0

(I'll never understand why things like this isn't a simple, nice function, built into PHP, but rather something which has to be individually researched, often incorrectly, and cobbled together by every single individual programmer, but here goes...)

I do the following to "clean" strings (Unicode) coming from users/external sources:

$string = preg_replace('#[[:cntrl:]]#', '', $string); // Removes all "control characters".
$string = preg_replace('#\p{C}+#u', '', $string); // Removes all "invisible" characters. (As if the control ones above aren't invisible?)

Is this enough? Does this take care of all the abuse-able/weird/special Unicode characters? The whole Unicode thing seems to be a dream for people wanting to be malicious. There's so much weird stuff in that huge set of characters, seemingly impossible for any single person to get a grasp of.

Am I missing something? Maybe there is such a built-in function which does what I do, only better and more complete? If not, why is that? It sometimes feels like I'm the only one concerned with security/control whatsoever...

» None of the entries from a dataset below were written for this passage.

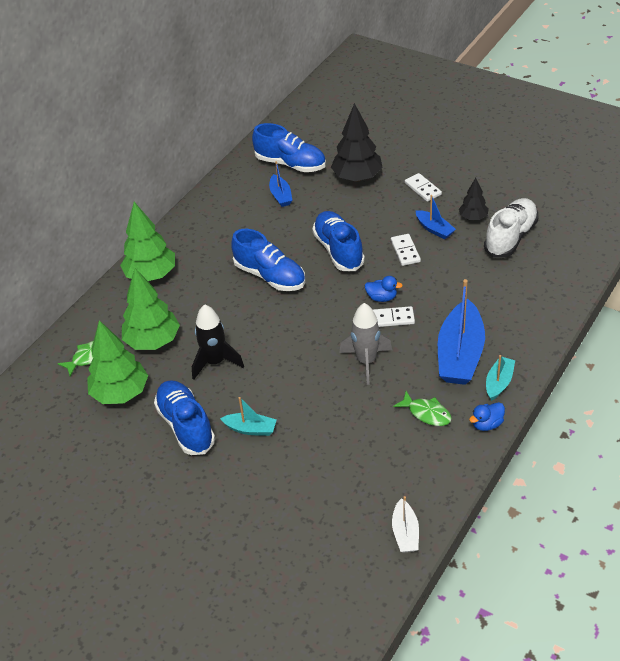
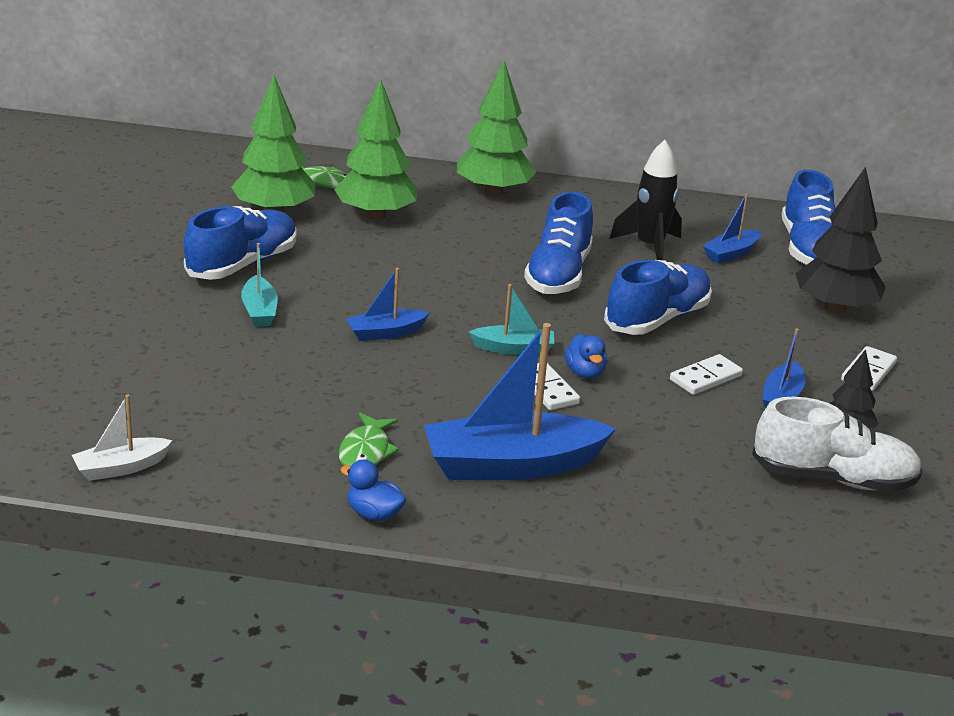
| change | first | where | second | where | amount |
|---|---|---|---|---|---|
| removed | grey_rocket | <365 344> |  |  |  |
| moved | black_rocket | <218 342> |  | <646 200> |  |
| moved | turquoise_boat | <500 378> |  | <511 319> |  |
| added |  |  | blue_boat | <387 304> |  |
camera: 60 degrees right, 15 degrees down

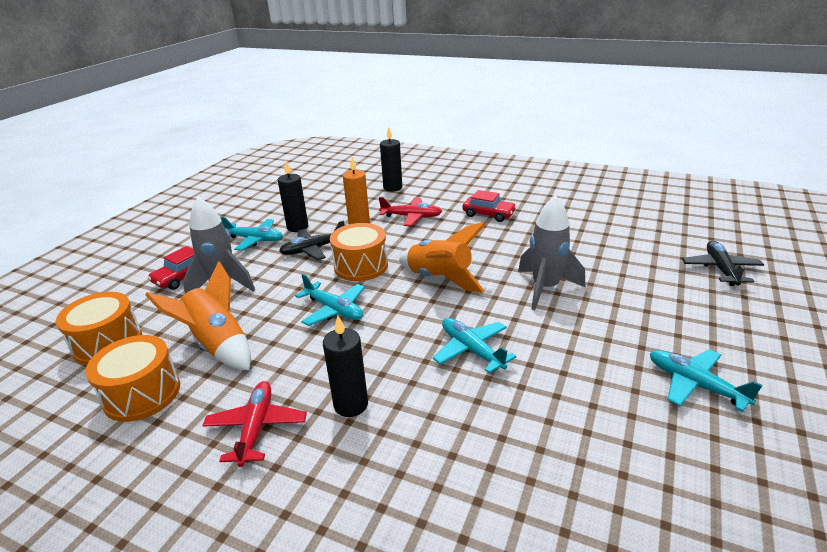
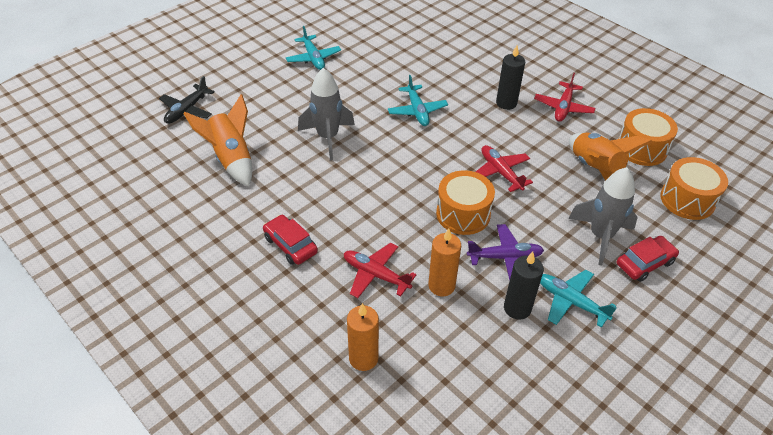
| change | first | where | second | where | amount |
|---|---|---|---|---|---|
| recoloured | black_candle | <391 159> | orange_candle | <363 337> |  |
| recoloured | black_plane | <311 240> | purple_plane | <505 252> |  |
| moved | orange_rocket | <442 257> |  | <217 140> |  |
| recoloured | turquoise_plane | <330 300> | red_plane | <504 168> |  |
camera: 160 degrees left, 15 degrees up

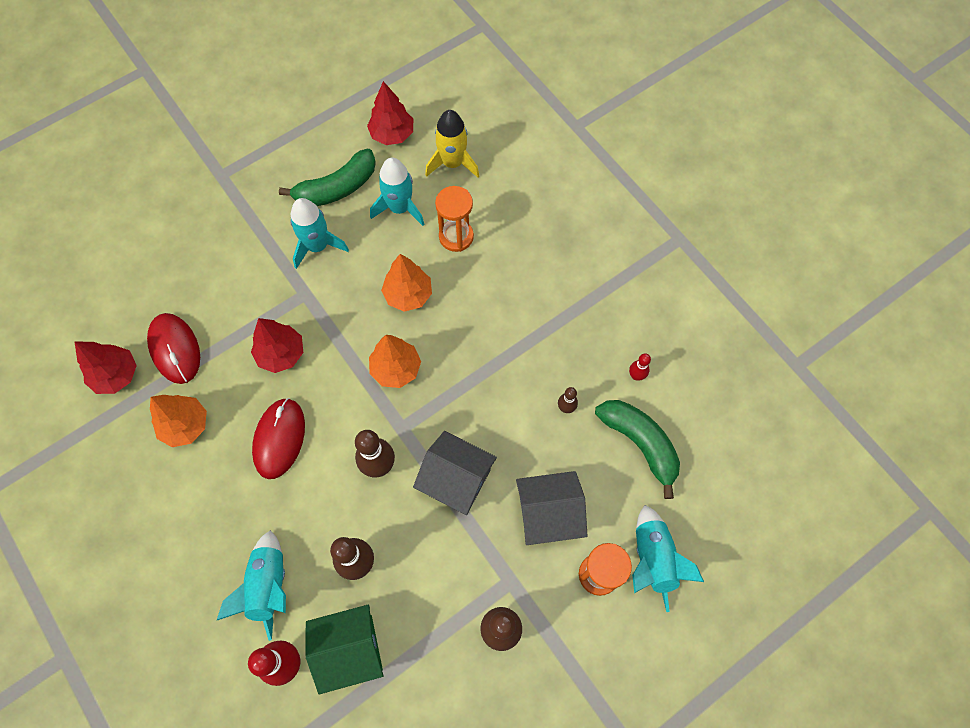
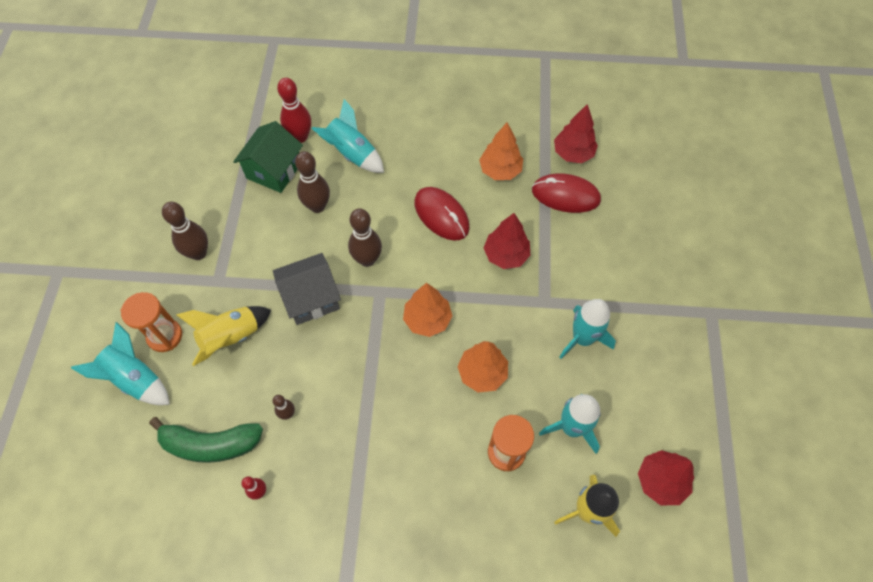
| change | first | where | second | where | amount |
|---|---|---|---|---|---|
| removed | green_banana | <327 177> |  |  |  |
| replaced | grey_house | <552 508> | yellow_rocket | <223 336> |  |
camera: 130 degrees right, 5 degrees down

  • I'm not sure I understand the focus on Unicode. Unicode is just an agreed upon standard for what lookup keys (codepoints) map to what characters; UTF-8 is one standard way of encoding text as Unicode codepoints. There is not much inherently insecure about Unicode, and in fact, your control character replacement is part of ASCII, but also *included* in Unicode. Neither of your lines of code would protect you against XSS if you are prepping user submitted comments for echoing in HTML, or against SQL injections. – Joshua T Jun 18 '19 at 10:04
  • My post doesn't mention a single word about HTML or SQL. It does, however, mention Unicode a number of times. I have no idea how you could possibly get the idea that I'm talking about HTML/SQL? –  Jun 18 '19 at 10:53
  • Because you asked about Unicode in reference to PHP, of which some large attack surfaces are SQL (injections) and HTML output (XSS). You did not specify what is being done with the user input, so I was trying to cover the usual bases. If we are strictly discussing just Unicode, than even the most common exploit, ["visual spoofing"](http://unicode.org/reports/tr36/#visual_spoofing), has little to do with control or invisible characters. – Joshua T Jun 18 '19 at 11:13
  • Anyways, a regex based answer you might be looking for is [this](https://stackoverflow.com/q/1176904), or for a built-in PHP solution, [sanitize filters](https://php.net/manual/en/filter.filters.sanitize.php). – Joshua T Jun 18 '19 at 11:13
  • I don't understand your links, except for the visual spoofing thing, which I consider related but not strictly a technical security issue, unlike things like forcing the whole webpage into backwards text mode, or bypassing a filter for a word by adding invisible chars. That's what I'm trying to secure. Unicode text itself. I want all malicious/stupid chars to be removed. (I do already use "spoofchecker" to check for confusable characters.) I still don't understand what is so unclear about what I asked, though... –  Jun 18 '19 at 11:22
  • As currently written this question is not answerable. Who do you want to protect against what? For example in a chat its completly acceptable to use RTL overrides, invisibles control characters, emoji, whatever; If that chat is programmed properly all this weird stuff should not affect anything more as the paticular text. So please explain your scenario and the problems you got. Else this question could be closed for being to board. – thehennyy Jun 18 '19 at 11:42
  • 1
    `\p{Is_Malicious}`, `\p{Is_Stupid}` matches characters with the malicious/stupid property. – daxim Jun 18 '19 at 13:29
  • @thehennyy I don't want to repeat myself yet again. Please read before replying. –  Jun 18 '19 at 16:32
  • @daxim I assume that's a joke? I'm surprised that this site allows jokes since anything I post seriously is not appreciated/understood... –  Jun 18 '19 at 16:32

0 Answers0